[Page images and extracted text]
★ ★ ★

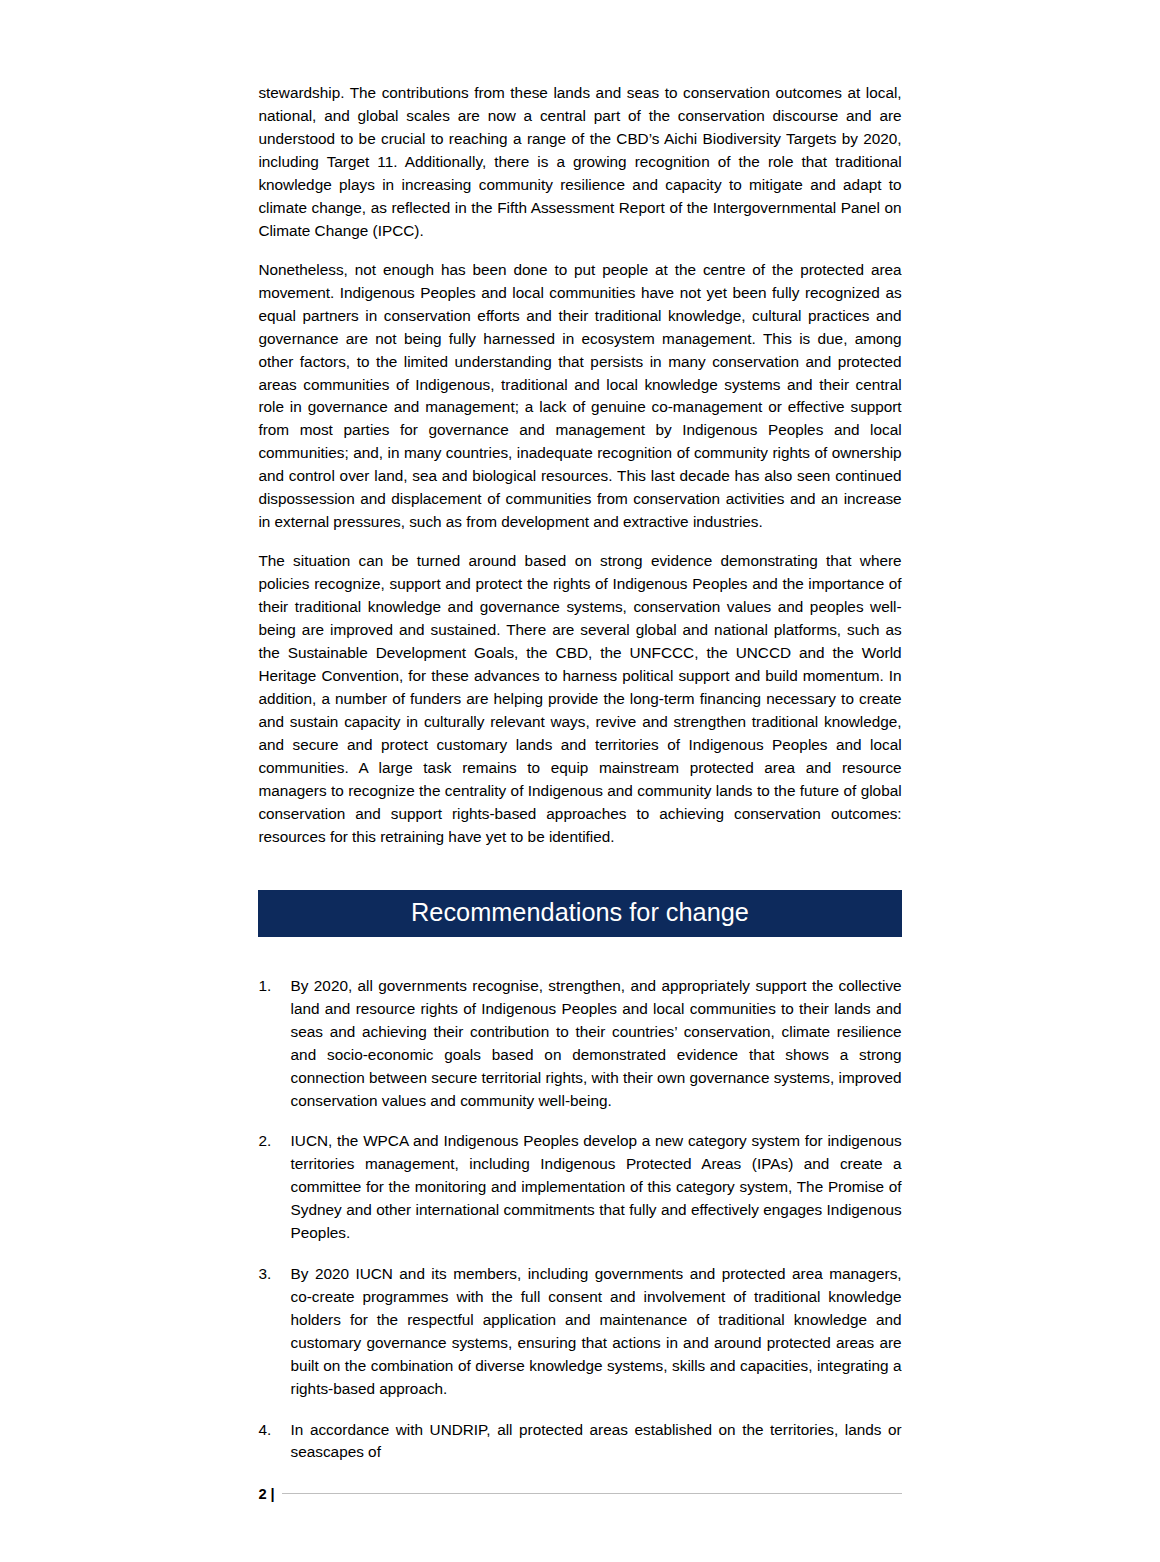stewardship. The contributions from these lands and seas to conservation outcomes at local, national, and global scales are now a central part of the conservation discourse and are understood to be crucial to reaching a range of the CBD’s Aichi Biodiversity Targets by 2020, including Target 11. Additionally, there is a growing recognition of the role that traditional knowledge plays in increasing community resilience and capacity to mitigate and adapt to climate change, as reflected in the Fifth Assessment Report of the Intergovernmental Panel on Climate Change (IPCC).
Nonetheless, not enough has been done to put people at the centre of the protected area movement. Indigenous Peoples and local communities have not yet been fully recognized as equal partners in conservation efforts and their traditional knowledge, cultural practices and governance are not being fully harnessed in ecosystem management. This is due, among other factors, to the limited understanding that persists in many conservation and protected areas communities of Indigenous, traditional and local knowledge systems and their central role in governance and management; a lack of genuine co-management or effective support from most parties for governance and management by Indigenous Peoples and local communities; and, in many countries, inadequate recognition of community rights of ownership and control over land, sea and biological resources. This last decade has also seen continued dispossession and displacement of communities from conservation activities and an increase in external pressures, such as from development and extractive industries.
The situation can be turned around based on strong evidence demonstrating that where policies recognize, support and protect the rights of Indigenous Peoples and the importance of their traditional knowledge and governance systems, conservation values and peoples well-being are improved and sustained. There are several global and national platforms, such as the Sustainable Development Goals, the CBD, the UNFCCC, the UNCCD and the World Heritage Convention, for these advances to harness political support and build momentum. In addition, a number of funders are helping provide the long-term financing necessary to create and sustain capacity in culturally relevant ways, revive and strengthen traditional knowledge, and secure and protect customary lands and territories of Indigenous Peoples and local communities. A large task remains to equip mainstream protected area and resource managers to recognize the centrality of Indigenous and community lands to the future of global conservation and support rights-based approaches to achieving conservation outcomes: resources for this retraining have yet to be identified.
Recommendations for change
By 2020, all governments recognise, strengthen, and appropriately support the collective land and resource rights of Indigenous Peoples and local communities to their lands and seas and achieving their contribution to their countries’ conservation, climate resilience and socio-economic goals based on demonstrated evidence that shows a strong connection between secure territorial rights, with their own governance systems, improved conservation values and community well-being.
IUCN, the WPCA and Indigenous Peoples develop a new category system for indigenous territories management, including Indigenous Protected Areas (IPAs) and create a committee for the monitoring and implementation of this category system, The Promise of Sydney and other international commitments that fully and effectively engages Indigenous Peoples.
By 2020 IUCN and its members, including governments and protected area managers, co-create programmes with the full consent and involvement of traditional knowledge holders for the respectful application and maintenance of traditional knowledge and customary governance systems, ensuring that actions in and around protected areas are built on the combination of diverse knowledge systems, skills and capacities, integrating a rights-based approach.
In accordance with UNDRIP, all protected areas established on the territories, lands or seascapes of
2 |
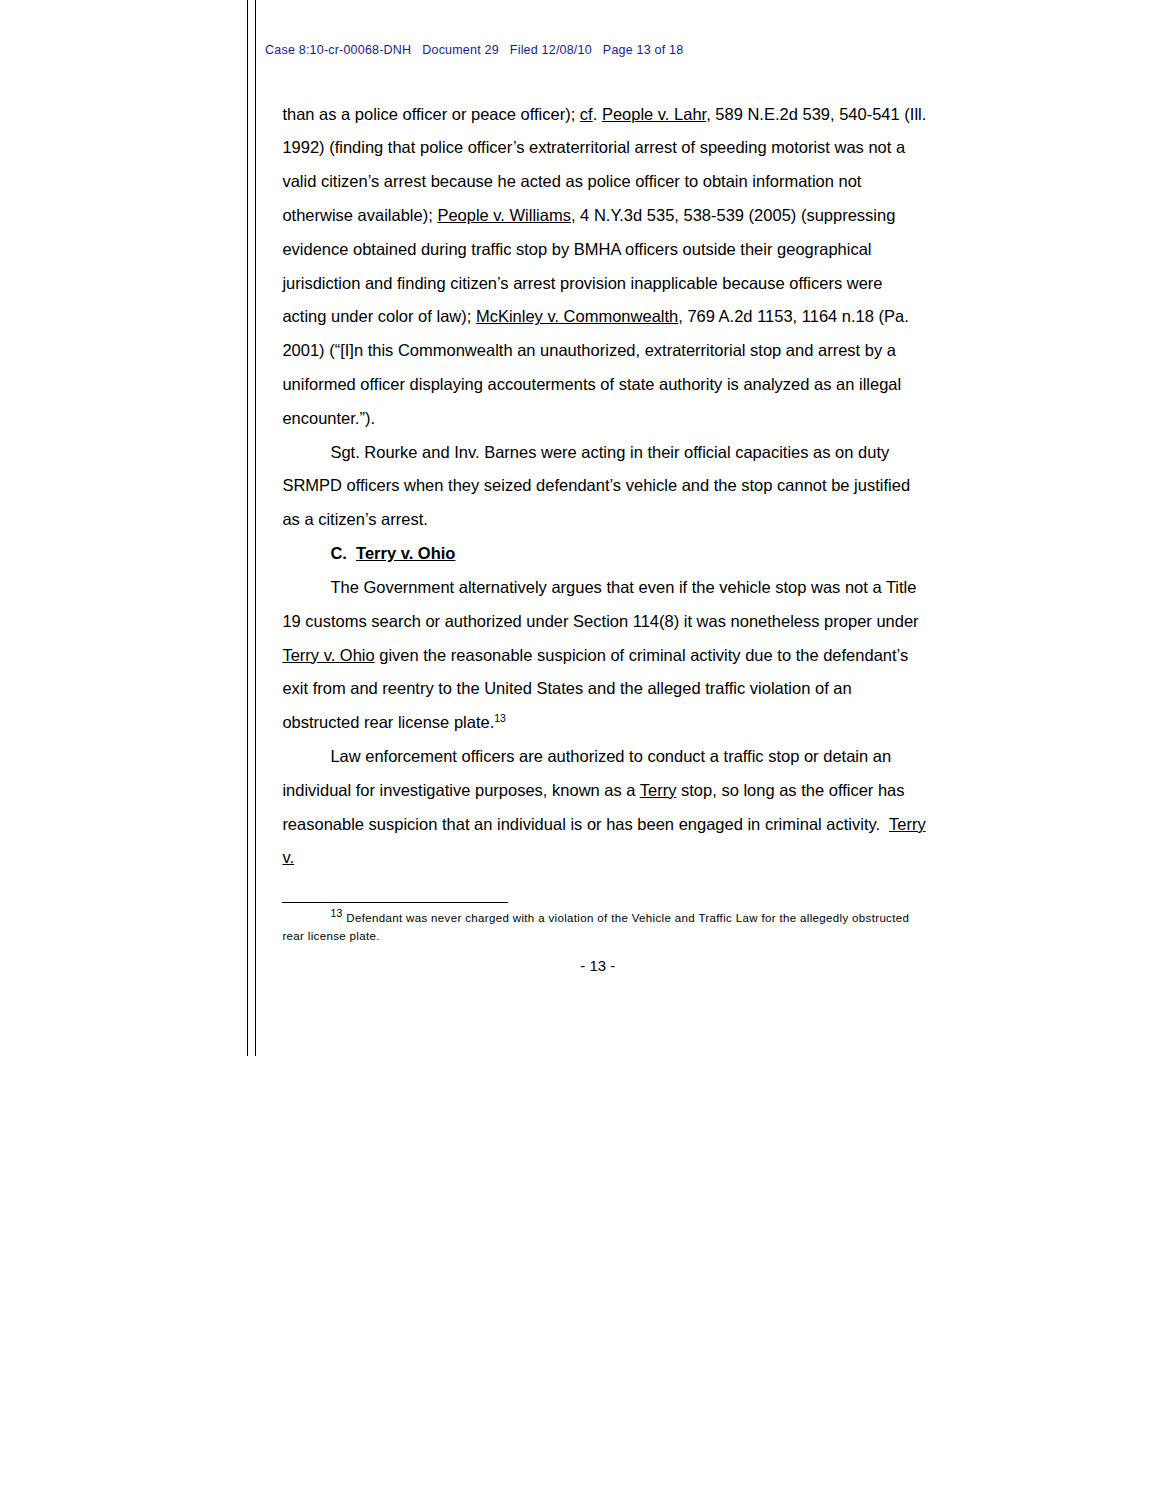Case 8:10-cr-00068-DNH Document 29 Filed 12/08/10 Page 13 of 18
than as a police officer or peace officer); cf. People v. Lahr, 589 N.E.2d 539, 540-541 (Ill. 1992) (finding that police officer’s extraterritorial arrest of speeding motorist was not a valid citizen’s arrest because he acted as police officer to obtain information not otherwise available); People v. Williams, 4 N.Y.3d 535, 538-539 (2005) (suppressing evidence obtained during traffic stop by BMHA officers outside their geographical jurisdiction and finding citizen’s arrest provision inapplicable because officers were acting under color of law); McKinley v. Commonwealth, 769 A.2d 1153, 1164 n.18 (Pa. 2001) (“[I]n this Commonwealth an unauthorized, extraterritorial stop and arrest by a uniformed officer displaying accouterments of state authority is analyzed as an illegal encounter.”).
Sgt. Rourke and Inv. Barnes were acting in their official capacities as on duty SRMPD officers when they seized defendant’s vehicle and the stop cannot be justified as a citizen’s arrest.
C. Terry v. Ohio
The Government alternatively argues that even if the vehicle stop was not a Title 19 customs search or authorized under Section 114(8) it was nonetheless proper under Terry v. Ohio given the reasonable suspicion of criminal activity due to the defendant’s exit from and reentry to the United States and the alleged traffic violation of an obstructed rear license plate.13
Law enforcement officers are authorized to conduct a traffic stop or detain an individual for investigative purposes, known as a Terry stop, so long as the officer has reasonable suspicion that an individual is or has been engaged in criminal activity. Terry v.
13 Defendant was never charged with a violation of the Vehicle and Traffic Law for the allegedly obstructed rear license plate.
- 13 -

★ ★ ★

_Exercise directions_
Exactly as written, print each entry, leaving all pictures out.

_Output below_
stewardship. The contributions from these lands and seas to conservation outcomes at local, national, and global scales are now a central part of the conservation discourse and are understood to be crucial to reaching a range of the CBD’s Aichi Biodiversity Targets by 2020, including Target 11. Additionally, there is a growing recognition of the role that traditional knowledge plays in increasing community resilience and capacity to mitigate and adapt to climate change, as reflected in the Fifth Assessment Report of the Intergovernmental Panel on Climate Change (IPCC).
Nonetheless, not enough has been done to put people at the centre of the protected area movement. Indigenous Peoples and local communities have not yet been fully recognized as equal partners in conservation efforts and their traditional knowledge, cultural practices and governance are not being fully harnessed in ecosystem management. This is due, among other factors, to the limited understanding that persists in many conservation and protected areas communities of Indigenous, traditional and local knowledge systems and their central role in governance and management; a lack of genuine co-management or effective support from most parties for governance and management by Indigenous Peoples and local communities; and, in many countries, inadequate recognition of community rights of ownership and control over land, sea and biological resources. This last decade has also seen continued dispossession and displacement of communities from conservation activities and an increase in external pressures, such as from development and extractive industries.
The situation can be turned around based on strong evidence demonstrating that where policies recognize, support and protect the rights of Indigenous Peoples and the importance of their traditional knowledge and governance systems, conservation values and peoples well-being are improved and sustained. There are several global and national platforms, such as the Sustainable Development Goals, the CBD, the UNFCCC, the UNCCD and the World Heritage Convention, for these advances to harness political support and build momentum. In addition, a number of funders are helping provide the long-term financing necessary to create and sustain capacity in culturally relevant ways, revive and strengthen traditional knowledge, and secure and protect customary lands and territories of Indigenous Peoples and local communities. A large task remains to equip mainstream protected area and resource managers to recognize the centrality of Indigenous and community lands to the future of global conservation and support rights-based approaches to achieving conservation outcomes: resources for this retraining have yet to be identified.
Recommendations for change
By 2020, all governments recognise, strengthen, and appropriately support the collective land and resource rights of Indigenous Peoples and local communities to their lands and seas and achieving their contribution to their countries’ conservation, climate resilience and socio-economic goals based on demonstrated evidence that shows a strong connection between secure territorial rights, with their own governance systems, improved conservation values and community well-being.
IUCN, the WPCA and Indigenous Peoples develop a new category system for indigenous territories management, including Indigenous Protected Areas (IPAs) and create a committee for the monitoring and implementation of this category system, The Promise of Sydney and other international commitments that fully and effectively engages Indigenous Peoples.
By 2020 IUCN and its members, including governments and protected area managers, co-create programmes with the full consent and involvement of traditional knowledge holders for the respectful application and maintenance of traditional knowledge and customary governance systems, ensuring that actions in and around protected areas are built on the combination of diverse knowledge systems, skills and capacities, integrating a rights-based approach.
In accordance with UNDRIP, all protected areas established on the territories, lands or seascapes of
2 |
Case 8:10-cr-00068-DNH Document 29 Filed 12/08/10 Page 13 of 18
than as a police officer or peace officer); cf. People v. Lahr, 589 N.E.2d 539, 540-541 (Ill. 1992) (finding that police officer’s extraterritorial arrest of speeding motorist was not a valid citizen’s arrest because he acted as police officer to obtain information not otherwise available); People v. Williams, 4 N.Y.3d 535, 538-539 (2005) (suppressing evidence obtained during traffic stop by BMHA officers outside their geographical jurisdiction and finding citizen’s arrest provision inapplicable because officers were acting under color of law); McKinley v. Commonwealth, 769 A.2d 1153, 1164 n.18 (Pa. 2001) (“[I]n this Commonwealth an unauthorized, extraterritorial stop and arrest by a uniformed officer displaying accouterments of state authority is analyzed as an illegal encounter.”).
Sgt. Rourke and Inv. Barnes were acting in their official capacities as on duty SRMPD officers when they seized defendant’s vehicle and the stop cannot be justified as a citizen’s arrest.
C. Terry v. Ohio
The Government alternatively argues that even if the vehicle stop was not a Title 19 customs search or authorized under Section 114(8) it was nonetheless proper under Terry v. Ohio given the reasonable suspicion of criminal activity due to the defendant’s exit from and reentry to the United States and the alleged traffic violation of an obstructed rear license plate.13
Law enforcement officers are authorized to conduct a traffic stop or detain an individual for investigative purposes, known as a Terry stop, so long as the officer has reasonable suspicion that an individual is or has been engaged in criminal activity. Terry v.
13 Defendant was never charged with a violation of the Vehicle and Traffic Law for the allegedly obstructed rear license plate.
- 13 -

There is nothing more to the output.